A number of people are members of both my extended family and my professional family; they live in and bridge both my professional and personal lives. Among, but not entirely comprising this group are Rebecca Dyasi, and Suzanne Carothers. I have worked closely with both of them and each, in her own way, has shaped not only how I do my professional work, but my fundamental conceptions relating to engaging others in the business of making sense of the world. Both are insatiable learners and center the morality of choices made in their (and all of our) educational work. They are among my chief axiological guides.
Rebecca Dyasi (Becky) is a brilliant and principled educator. She accepts and embraces all learners and, no matter the challenges and conditions, enthusiastically goes about the good work in ways that would be a joy to consider as a mere observer if she didn’t unfailingly draw one into the work alongside her. Becky’s understandings of the natural world and the needs and capabilities of each learner are remarkable. For many years I have worked side-by-side with her in our efforts associated with the City College Workshop Center. She has been coworker, mentor, conscience, guide, co-conspirator, and friend. I hope that, along the way, she has learned from me as well.
Suzanne Carothers, another magnificent educator whom my efforts to describe leave me grasping for superlatives that, when found, always seem to fall a little short of the task. Her questioning, arising out of both genuine interest and deft instructional skill challenge every assumption about natural phenomena and scientific processes on the one hand, and pedagogical practices on the other hand. These inquiries almost always begin with some variation of, “Well, you know I don’t know anything about science, but…” and somewhere include, “So, what are you going to do about it?” Suzanne leaves no space for lack of commitment or unexamined professional practices. Her work and her life have touched and transformed students (and their families), colleagues, neighbors, friends and, not least among them, me.

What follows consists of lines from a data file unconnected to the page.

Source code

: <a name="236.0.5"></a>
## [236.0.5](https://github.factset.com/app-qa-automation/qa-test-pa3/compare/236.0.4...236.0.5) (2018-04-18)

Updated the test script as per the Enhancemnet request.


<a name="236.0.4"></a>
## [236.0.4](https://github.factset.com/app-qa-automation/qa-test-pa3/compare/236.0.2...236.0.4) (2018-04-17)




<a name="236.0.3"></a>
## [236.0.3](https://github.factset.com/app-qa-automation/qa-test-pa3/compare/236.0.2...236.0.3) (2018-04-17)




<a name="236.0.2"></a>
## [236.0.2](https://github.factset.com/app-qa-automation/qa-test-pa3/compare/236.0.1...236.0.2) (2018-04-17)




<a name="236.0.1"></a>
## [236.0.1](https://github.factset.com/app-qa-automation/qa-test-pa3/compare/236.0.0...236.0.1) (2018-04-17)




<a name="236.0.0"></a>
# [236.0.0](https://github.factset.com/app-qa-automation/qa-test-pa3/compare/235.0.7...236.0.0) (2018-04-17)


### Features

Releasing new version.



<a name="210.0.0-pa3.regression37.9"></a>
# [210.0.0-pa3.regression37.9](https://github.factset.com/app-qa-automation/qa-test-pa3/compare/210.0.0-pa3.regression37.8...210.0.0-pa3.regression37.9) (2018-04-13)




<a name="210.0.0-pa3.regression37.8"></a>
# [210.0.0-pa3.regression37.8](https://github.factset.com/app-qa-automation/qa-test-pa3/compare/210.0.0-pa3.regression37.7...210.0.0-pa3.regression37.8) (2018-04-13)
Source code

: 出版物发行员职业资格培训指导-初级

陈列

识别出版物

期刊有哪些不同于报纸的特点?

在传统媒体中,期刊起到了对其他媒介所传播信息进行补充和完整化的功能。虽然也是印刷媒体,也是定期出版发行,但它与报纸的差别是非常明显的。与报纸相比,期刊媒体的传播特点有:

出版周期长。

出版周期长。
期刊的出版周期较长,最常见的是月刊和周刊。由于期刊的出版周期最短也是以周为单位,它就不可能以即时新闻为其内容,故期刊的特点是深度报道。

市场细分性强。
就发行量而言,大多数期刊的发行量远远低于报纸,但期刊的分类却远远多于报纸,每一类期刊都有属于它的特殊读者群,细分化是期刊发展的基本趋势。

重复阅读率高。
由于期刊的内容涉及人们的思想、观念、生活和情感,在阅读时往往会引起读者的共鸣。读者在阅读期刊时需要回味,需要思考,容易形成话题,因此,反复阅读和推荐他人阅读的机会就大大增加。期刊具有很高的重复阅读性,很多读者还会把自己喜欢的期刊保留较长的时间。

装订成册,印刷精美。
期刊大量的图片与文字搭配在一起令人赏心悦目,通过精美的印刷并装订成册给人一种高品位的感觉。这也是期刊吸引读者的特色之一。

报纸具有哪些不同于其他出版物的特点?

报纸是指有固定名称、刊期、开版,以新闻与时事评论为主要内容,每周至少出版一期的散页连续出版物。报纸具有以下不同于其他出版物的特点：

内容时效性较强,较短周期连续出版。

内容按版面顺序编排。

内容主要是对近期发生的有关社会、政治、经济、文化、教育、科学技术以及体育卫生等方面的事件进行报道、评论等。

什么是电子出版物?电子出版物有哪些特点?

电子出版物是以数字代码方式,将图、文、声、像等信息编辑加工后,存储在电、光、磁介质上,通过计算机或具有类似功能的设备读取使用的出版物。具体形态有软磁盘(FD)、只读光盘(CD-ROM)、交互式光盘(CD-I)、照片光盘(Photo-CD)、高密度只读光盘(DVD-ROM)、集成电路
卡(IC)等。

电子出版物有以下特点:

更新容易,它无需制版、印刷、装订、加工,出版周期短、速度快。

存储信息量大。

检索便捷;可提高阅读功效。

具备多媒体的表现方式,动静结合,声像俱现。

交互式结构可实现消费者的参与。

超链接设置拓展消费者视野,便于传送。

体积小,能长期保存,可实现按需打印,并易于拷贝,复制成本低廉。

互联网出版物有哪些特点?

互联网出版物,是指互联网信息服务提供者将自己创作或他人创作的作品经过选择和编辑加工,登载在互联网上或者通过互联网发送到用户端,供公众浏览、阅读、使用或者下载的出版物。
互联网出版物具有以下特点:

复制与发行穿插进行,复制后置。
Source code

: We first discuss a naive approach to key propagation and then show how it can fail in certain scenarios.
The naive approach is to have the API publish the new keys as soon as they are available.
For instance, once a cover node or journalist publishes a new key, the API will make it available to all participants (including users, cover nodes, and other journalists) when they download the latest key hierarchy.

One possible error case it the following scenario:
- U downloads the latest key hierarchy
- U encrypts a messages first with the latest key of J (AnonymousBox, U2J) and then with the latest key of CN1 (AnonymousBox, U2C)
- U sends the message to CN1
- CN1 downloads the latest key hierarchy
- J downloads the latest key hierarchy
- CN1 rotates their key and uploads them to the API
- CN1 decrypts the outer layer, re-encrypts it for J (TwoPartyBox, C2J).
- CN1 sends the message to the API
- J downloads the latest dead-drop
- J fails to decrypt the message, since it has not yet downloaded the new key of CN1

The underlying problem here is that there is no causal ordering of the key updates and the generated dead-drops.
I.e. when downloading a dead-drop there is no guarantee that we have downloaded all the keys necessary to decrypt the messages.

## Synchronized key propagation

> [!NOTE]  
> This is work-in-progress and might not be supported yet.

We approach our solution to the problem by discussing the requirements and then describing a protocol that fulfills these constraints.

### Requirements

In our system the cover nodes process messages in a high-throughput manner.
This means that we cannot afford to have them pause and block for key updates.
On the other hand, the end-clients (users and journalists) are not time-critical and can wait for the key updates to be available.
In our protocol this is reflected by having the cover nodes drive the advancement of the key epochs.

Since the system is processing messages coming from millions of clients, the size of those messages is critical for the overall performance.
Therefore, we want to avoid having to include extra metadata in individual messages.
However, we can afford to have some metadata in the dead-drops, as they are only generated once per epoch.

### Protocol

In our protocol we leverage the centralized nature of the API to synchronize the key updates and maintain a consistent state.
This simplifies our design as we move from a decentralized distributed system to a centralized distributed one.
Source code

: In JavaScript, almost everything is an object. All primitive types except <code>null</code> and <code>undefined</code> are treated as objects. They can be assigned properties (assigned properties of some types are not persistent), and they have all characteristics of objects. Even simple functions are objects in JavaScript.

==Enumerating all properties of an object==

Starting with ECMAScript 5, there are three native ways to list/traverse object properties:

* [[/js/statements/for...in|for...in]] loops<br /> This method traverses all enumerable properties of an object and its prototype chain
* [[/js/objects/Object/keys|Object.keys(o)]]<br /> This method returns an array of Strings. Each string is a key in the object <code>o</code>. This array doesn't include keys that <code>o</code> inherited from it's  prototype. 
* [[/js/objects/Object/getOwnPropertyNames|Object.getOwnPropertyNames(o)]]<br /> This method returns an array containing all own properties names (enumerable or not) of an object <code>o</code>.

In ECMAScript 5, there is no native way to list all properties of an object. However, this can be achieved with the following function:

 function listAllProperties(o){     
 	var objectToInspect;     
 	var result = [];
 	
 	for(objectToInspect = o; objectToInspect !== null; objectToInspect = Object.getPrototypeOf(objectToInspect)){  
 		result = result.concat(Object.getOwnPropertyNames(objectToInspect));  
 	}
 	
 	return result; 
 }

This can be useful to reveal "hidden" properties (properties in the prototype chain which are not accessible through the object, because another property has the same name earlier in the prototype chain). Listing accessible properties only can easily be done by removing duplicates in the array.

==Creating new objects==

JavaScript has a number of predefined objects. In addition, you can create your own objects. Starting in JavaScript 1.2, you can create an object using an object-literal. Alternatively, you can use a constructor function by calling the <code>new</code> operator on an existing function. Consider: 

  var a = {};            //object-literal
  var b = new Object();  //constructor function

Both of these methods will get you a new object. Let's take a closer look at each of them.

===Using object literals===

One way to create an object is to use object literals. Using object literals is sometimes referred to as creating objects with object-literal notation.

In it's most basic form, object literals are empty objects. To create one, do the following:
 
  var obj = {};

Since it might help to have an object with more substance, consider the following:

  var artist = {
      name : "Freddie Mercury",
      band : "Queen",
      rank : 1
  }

Ashley Morton is my co-researcher and increasingly a source of inspiration. She shared her journey into and through Cheeseworld and continues to do so. She has shared her triumphs, but, more important, she has opened up and shown her wounds and scars and allowed us both to poke and probe them publicly. Her bravery, vulnerability, competence, and self-doubt are addressed in this work. Each of these should resonate with all of us and, I hope, help us make sense of our own experiences. Her story is, in many ways, just beginning and I hope to be able to continue to explore her, my and our stories as I tag along as observer, mentor, co-researcher and would-be Boswell.
Finally, I thank the many people who read all or part of this text – often multiple times – as it evolved. Their questions, suggestions, and guidance shaped the text and made it immeasurably better. However, responsibility for any errors, typos, or lack of clarity lies entirely with me. I hope that readers benefit from the fruits of their labors and forgive any shortcomings of mine.